- Qeshlaq-e Luleh Darreh Jamshid
- Coordinates: 39°32′06″N 47°47′57″E﻿ / ﻿39.53500°N 47.79917°E
- Country: Iran
- Province: Ardabil
- County: Parsabad
- District: Eslamabad
- Rural District: Shahrak

Population (2016)
- • Total: 32
- Time zone: UTC+3:30 (IRST)

= Qeshlaq-e Luleh Darreh Jamshid =

Village in Ardabil province, Iran

Qeshlaq-e Luleh Darreh Jamshid (قشلاق لوله دره جمشيد) (Note: Also romanized as Qeshlāq-e Lūleh Darreh Jamshīd) is a village in Shahrak Rural District of Eslamabad District in Parsabad County, Ardabil province, Iran.

==Demographics==
===Population===
At the time of the 2006 National Census, the village's population was 38 in eight households, when it was in Qeshlaq-e Shomali Rural District (Note: Renamed Owltan Rural District) of the Central District.

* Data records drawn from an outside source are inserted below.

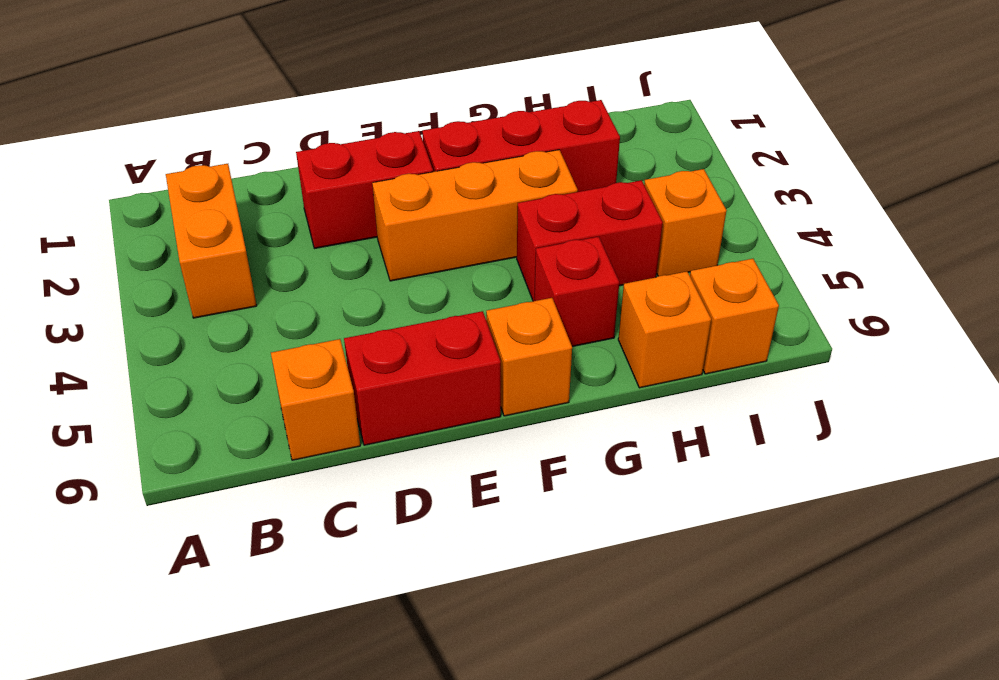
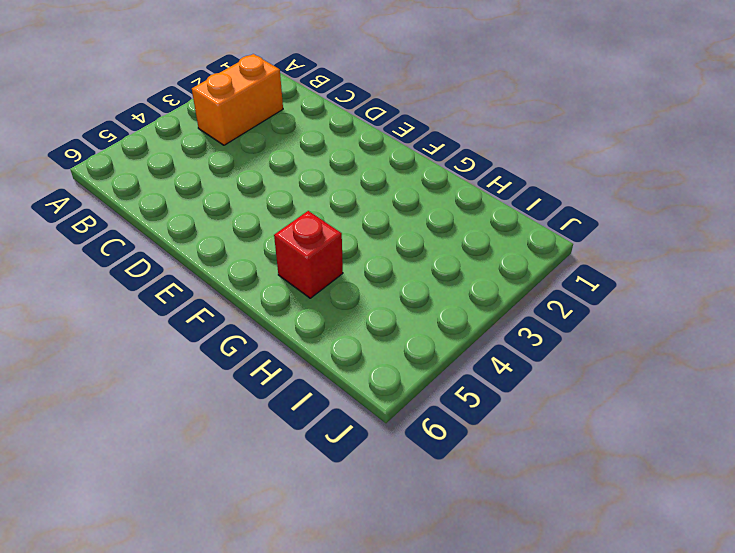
none -> orange 1x1 brick [271,339,360,460]
none -> red 1x2 brick [296,131,433,249]
none -> red 1x2 brick [344,311,501,445]

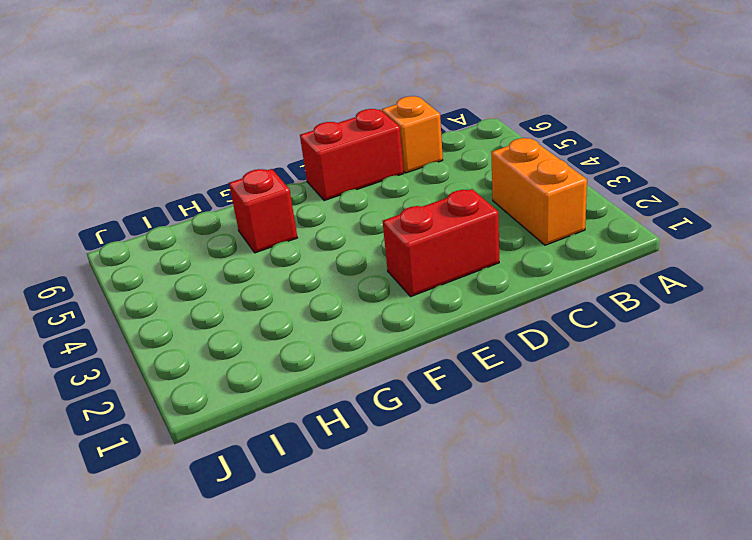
none -> orange 1x3 brick [372,150,578,281]
none -> red 1x3 brick [422,100,620,192]
none -> orange 1x1 brick [486,298,572,416]

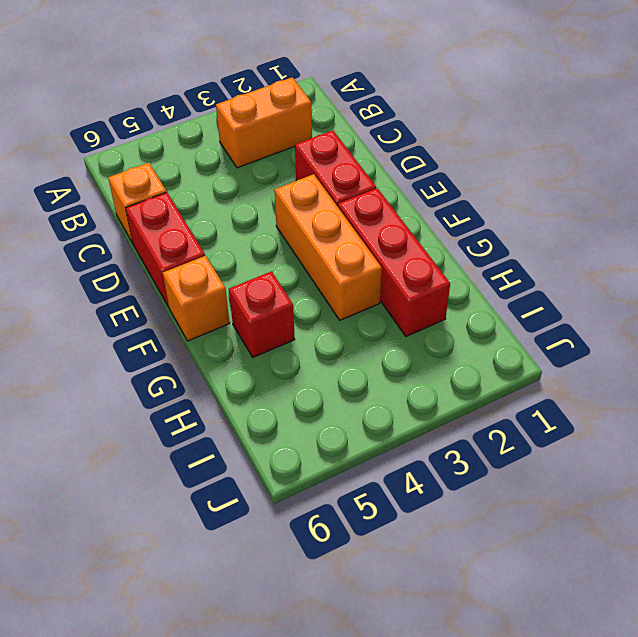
none -> red 1x2 brick [517,180,663,301]
none -> orange 1x1 brick [618,271,711,388]
none -> orange 1x1 brick [644,169,727,276]

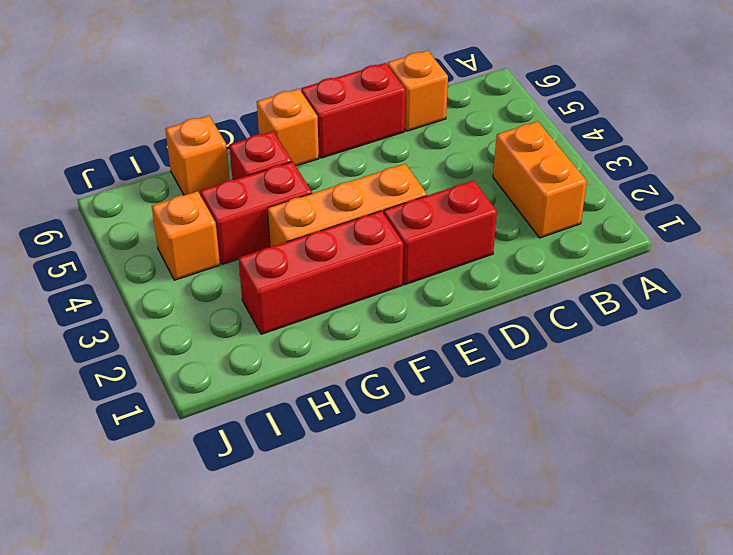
none -> orange 1x1 brick [690,259,779,374]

The following census in 2011 counted a population of 34 people in nine households. The 2016 census measured the population of the village as 32 people in eight households, by which time villages had been separated from the rural district in the formation of Eslamabad District. Qeshlaq-e Luleh Darreh Jamshid was transferred to Shahrak Rural District created in the new district.